Countries with wider fiscal space can enact more generous policies. The layoff schemes in Austria and Finland are more generous than the Portuguese. Households in these countries, according to our results, are the most robust to overall income shocks, being able to sustain expenses from deposits alone for longest. These differentials in suffered impact, household finances, and public finances underlie the different perceptions of urgency about the crisis and different eagerness for concerted EU financing of support policies.

References

Adams-Prassi, A, T Boneva, M Golin and C Rauh (2020), “The large and unequal impact of COVID-19 on workers”, VoxEU.org, 8 April.

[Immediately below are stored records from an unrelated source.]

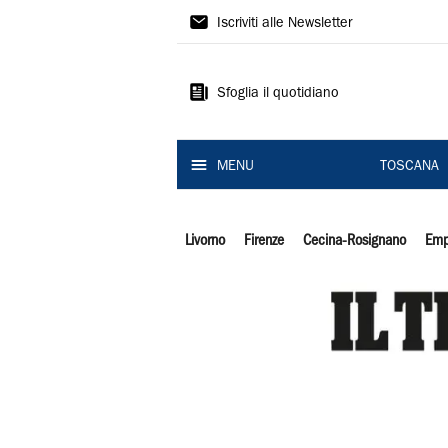
Il
Iscriviti alle Newsletter
Tirreno
Sfoglia il quotidiano
MENU
TOSCANA
Livorno
Firenze
Cecina-Rosignano
Emp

Anderson, J, E Bergamini, S Brekelmans, A Cameron, Z Darvas, M Domínguez Jíménez and C Midões (2020), “The fiscal response to the economic fallout from the coronavirus”, Bruegel Datasets, last update 6 May.

Baldwin, R, and B Weder di Mauro (eds.) (2020), Mitigating the COVID economic crisis: Act fast and do whatever it takes, VoxEU.org eBook, CEPR.

European Commission (2020). “Policy measures taken against the spread and impact of the coronavirus”.

Kuypers, Sarah et al. (2017). “EWIGE-European Wealth data Integration in EUROMOD”. Tech. rep. JRC Working Papers on Taxation and Structural Reforms.

Midoes, C and Seré, M (2021), “Living with reduced income: an analysis of the household financial vulnerability under COVID-19”. COVID Economics 63.

Sutherland, Holly (2001), EUROMOD: An integrated European benefit-tax model. Tech. rep. EUROMOD Working Paper.

Annex

Table 1 Additional details on the COVID-19 unemployment benefits simulated

 

Sources: Anderson et al. (2020) and European Commission (2020).

Endnotes

1 By privately earned income, we mean income other than pensions and public transfers. It encompasses salary income, self-employed income, rental income, income from financial assets and regular private transfers.

2 EUROMOD is a static model that calculates country-specific social insurance contributions, income taxation and means-tested cash benefits to obtain market incomes. It simulates cash benefit entitlements and direct tax and social insurance contribution liabilities, on the basis of the tax-benefit rules in place and information available in the underlying datasets (see Sutherland (2001) and Kuypers et al. (2017)).

3 For food expenses we consider average monthly expenditure on food and beverages at home. Utility expenses comprise average monthly expenditure on utilities, specifically electricity, water, gas, TV and internet.

4 It should be noted that besides applying income taxation, in the scenario where individuals are not receiving salaries, they also receive means-tested social benefits to which they would be entitled under reduced income.